Configure external datasets for K9

This page describes an optional step to configure external datasets for K9 for the Cortex Data Foundation deployment. Some advanced use cases might require external datasets to complement an enterprise system of record. In addition to external exchanges consumed from Analytics Hub, some datasets might need custom or tailored methods to ingest data and join them with the reporting models.

Configure the DAGs following these steps:

  1. Holiday Calendar: This DAG retrieves the special dates from PyPi Holidays. Adjust the list of countries and years to retrieve holidays, as well as DAG parameters from the file holiday_calendar.ini. Note: Keep default values, if using sample data.

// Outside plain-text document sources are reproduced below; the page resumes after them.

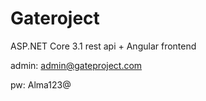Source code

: # Gateroject

ASP.NET Core 3.1 rest api + Angular frontend

admin: admin@gateproject.com

pw: Alma123@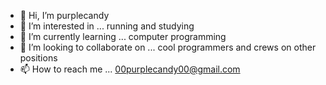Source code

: - 👋 Hi, I’m purplecandy
- 👀 I’m interested in ... running and studying
- 🌱 I’m currently learning ... computer programming
- 💞️ I’m looking to collaborate on ... cool programmers and crews on other positions
- 📫 How to reach me ... 00purplecandy00@gmail.com

<!---
00purplecandy00/00purplecandy00 is a ✨ special ✨ repository because its `README.md` (this file) appears on your GitHub profile.
You can click the Preview link to take a look at your changes.
--->
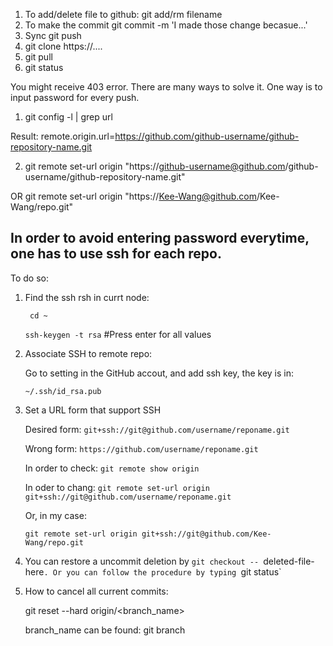 1. To add/delete file to github:
git add/rm  filename
2. To  make the commit
git commit -m 'I made those change becasue...'
3. Sync
git push
4. git clone https://....
5. git pull
6. git status


You might receive 403 error. There are many ways to solve it. One way is to input password for every push.

1. git config -l | grep url

Result: remote.origin.url=https://github.com/github-username/github-repository-name.git

2. git remote set-url origin "https://github-username@github.com/github-username/github-repository-name.git"

OR git remote set-url origin "https://Kee-Wang@github.com/Kee-Wang/repo.git"


## In order to avoid entering password everytime, one has to use ssh for each repo.
To do so:

1. Find the ssh rsh in currt node:

	` cd ~`

	`ssh-keygen -t rsa`    #Press enter for all values

2. Associate SSH to remote repo:

	Go to setting in the GitHub accout, and add ssh key, the key is in:

	`~/.ssh/id_rsa.pub`

3. Set a URL form that support SSH

	Desired form: `git+ssh://git@github.com/username/reponame.git`

	Wrong form: `https://github.com/username/reponame.git`

	In order to check: `git remote show origin`

	In oder to chang: `git remote set-url origin git+ssh://git@github.com/username/reponame.git`

	Or, in my case: 

	`git remote set-url origin git+ssh://git@github.com/Kee-Wang/repo.git`

4. You can restore a uncommit deletion by `git checkout -- `deleted-file-here`. Or you can follow the procedure by typing `git status`

5. How to cancel all current commits:

	git reset --hard origin/<branch_name>

	branch_name can be found: git branch
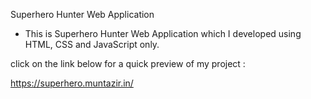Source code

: Superhero Hunter Web Application

- This is Superhero Hunter Web Application which I developed using HTML, CSS and JavaScript only.

click on the link below for a quick preview of my project :

https://superhero.muntazir.in/
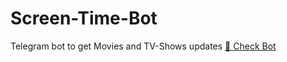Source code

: # Screen-Time-Bot
Telegram bot to get Movies and TV-Shows updates
[👀 Check Bot](https://t.me/screentime_bot)
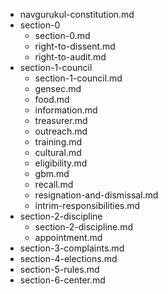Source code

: - navgurukul-constitution.md
- section-0
	- section-0.md
	- right-to-dissent.md
	- right-to-audit.md
- section-1-council
	- section-1-council.md
	- gensec.md
	- food.md
	- information.md
	- treasurer.md
	- outreach.md
	- training.md
	- cultural.md
	- eligibility.md
	- gbm.md
	- recall.md
	- resignation-and-dismissal.md
	- intrim-responsibilities.md
- section-2-discipline
	- section-2-discipline.md
	- appointment.md
- section-3-complaints.md
- section-4-elections.md
- section-5-rules.md
- section-6-center.md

  2. Product Hierarchy Texts: This DAG flattens materials and their product hierarchies. The resulting table can be used to feed the Trends list of terms to retrieve Interest Over Time. Adjust DAG parameters in file prod_hierarchy_texts.py. If you are using sample data, keep default values. Otherwise, adjust the levels of the hierarchy and the language under the markers for ## CORTEX-CUSTOMER:. Use the command grep -R CORTEX-CUSTOMER to check all## CORTEX-CUSTOMER comments. If your product hierarchy contains more levels, you might need to add an additional SELECT statement similar to the Common Table Expression h1_h2_h3.

    There might be additional customizations depending on the source systems. Getting the business users or analysts involved early is recommended in the process to help spot these.

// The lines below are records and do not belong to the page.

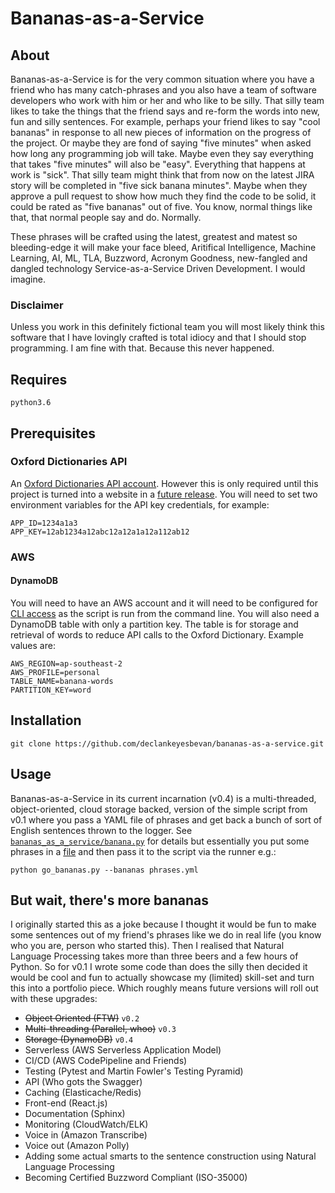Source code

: # Bananas-as-a-Service

## About 
Bananas-as-a-Service is for the very common situation where you have a friend who has many
catch-phrases and you also have a team of software developers who work with him or her and who like
to be silly. That silly team likes to take the things that the friend says and re-form the words
into new, fun and silly sentences. For example, perhaps your friend likes to say "cool bananas" in
response to all new pieces of information on the progress of the project. Or maybe they are fond of
saying "five minutes" when asked how long any programming job will take. Maybe even they say
everything that takes "five minutes" will also be "easy". Everything that happens at work is "sick".
That silly team might think that from now on the latest JIRA story will be completed in "five sick
banana minutes". Maybe when they approve a pull request to show how much they find the code to be
solid, it could be rated as "five bananas" out of five. You know, normal things like that, that
normal people say and do. Normally.

These phrases will be crafted using the latest, greatest and matest so bleeding-edge it will make
your face bleed, Aritifical Intelligence, Machine Learning, AI, ML, TLA, Buzzword, Acronym Goodness,
new-fangled and dangled technology Service-as-a-Service Driven Development. I would imagine.

### Disclaimer
Unless you work in this definitely fictional team you will most likely think this
software that I have lovingly crafted is total idiocy and that I should stop programming. I am fine
with that. Because this never happened.

## Requires

    python3.6

## Prerequisites
### Oxford Dictionaries API
An [Oxford Dictionaries API account](https://developer.oxforddictionaries.com). However this is only
required until this project is turned into a website in a 
[future release](#but-wait-theres-more-bananas). You will need to set two environment variables for 
the API key credentials, for example:

    APP_ID=1234a1a3
    APP_KEY=12ab1234a12abc12a12a1a12a112ab12

### AWS
#### DynamoDB
You will need to have an AWS account and it will need to be configured for
[CLI access](https://docs.aws.amazon.com/cli/latest/topic/config-vars.html) as the script is run
from the command line. You will also need a DynamoDB table with only a partition key. The table is
for storage and retrieval of words to reduce API calls to the Oxford Dictionary. Example values are:

    AWS_REGION=ap-southeast-2
    AWS_PROFILE=personal
    TABLE_NAME=banana-words
    PARTITION_KEY=word

## Installation

    git clone https://github.com/declankeyesbevan/bananas-as-a-service.git

## Usage
Bananas-as-a-Service in its current incarnation (v0.4) is a multi-threaded, object-oriented,
cloud storage backed, version of the simple script from v0.1 where you pass a YAML file of
phrases and get back a bunch of sort of English sentences thrown to the logger. See 
[`bananas_as_a_service/banana.py`](bananas_as_a_service/banana.py)
for details but essentially you put some phrases in a [file](tests/phrases.yml) and then pass it to 
the script via the runner e.g.:

    python go_bananas.py --bananas phrases.yml

## But wait, there's more bananas
I originally started this as a joke because I thought it would be fun to make some sentences out of
my friend's phrases like we do in real life (you know who you are, person who started this). Then I
realised that Natural Language Processing takes more than three beers and a few hours of Python. So
for v0.1 I wrote some code than does the silly then decided it would be cool and fun to actually
showcase my (limited) skill-set and turn this into a portfolio piece. Which roughly means future
versions will roll out with these upgrades:

- ~~Object Oriented (FTW)~~ `v0.2`
- ~~Multi-threading (Parallel, whoo)~~ `v0.3`
- ~~Storage (DynamoDB)~~ `v0.4`
- Serverless (AWS Serverless Application Model)
- CI/CD (AWS CodePipeline and Friends)
- Testing (Pytest and Martin Fowler's Testing Pyramid)
- API (Who gots the Swagger)
- Caching (Elasticache/Redis)
- Front-end (React.js)
- Documentation (Sphinx)
- Monitoring (CloudWatch/ELK)
- Voice in (Amazon Transcribe)
- Voice out (Amazon Polly)
- Adding some actual smarts to the sentence construction using Natural Language Processing
- Becoming Certified Buzzword Compliant (ISO-35000)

  3. Trends: This DAG retrieves Interest Over Time for a specific set of terms from Google Search trends. The terms can be configured in trends.ini. Adjust the timeframe to 'today 7-d' in trends.py after an initial run. Get familiarized with the results coming from the different terms to tune parameters. Partitioning large lists to multiple copies of this DAG running at different times is recommended. For more information about the underlying library being used, see Pytrends.

  4. Weather: By default, this DAG uses the publicly available test dataset BigQuery-public-data.geo_openstreetmap.planet_layers. The query also relies on an NOAA dataset only available through Analytics Hub: noaa_global_forecast_system. This dataset needs to be created in the same region as the other datasets prior to executing deployment. If the datasets are not available in your region, you can continue with the following instructions to transfer the data into the chosen region. Skip this configuration if using sample data.

    1. Go to BigQuery > Analytics Hub.
    2. Click Search Listings.
    3. Search for "NOAA Global Forecast System"
    4. Click Add dataset to project.
    5. When prompted, keep noaa_global_forecast_system as the name of the dataset. If needed, adjust the name of the dataset and table in the FROM clauses in weather_daily.sql.
    6. Repeat the listing search for Dataset OpenStreetMap Public Dataset.
    7. Adjust the FROM clauses containing: BigQuery-public-data.geo_openstreetmap.planet_layers in postcode.sql.
  5. Analytics Hub is only supported in EU and US locations, and some datasets, such as NOAA Global Forecast, are only offered in a single multi location. If you are targeting a location different from the one available for the required dataset, it's recommended to create a scheduled query to copy the new records from the Analytics Hub linked dataset followed by a transfer service to copy those new records into a dataset located in the same location or region as the rest of your deployment. You then need to adjust the SQL files.

  6. Add the required python modules as dependencies before copying these DAGs to Cloud Composer:

    Required modules:
    pytrends~=4.9.2
    holidays
    
  7. Sustainability and ESG insights. Cortex Framework combines SAP supplier performance data with advanced ESG insights to compare delivery performance, sustainability and risks more holistically across global operations. For more information, see Dun and Bradstreet datasource.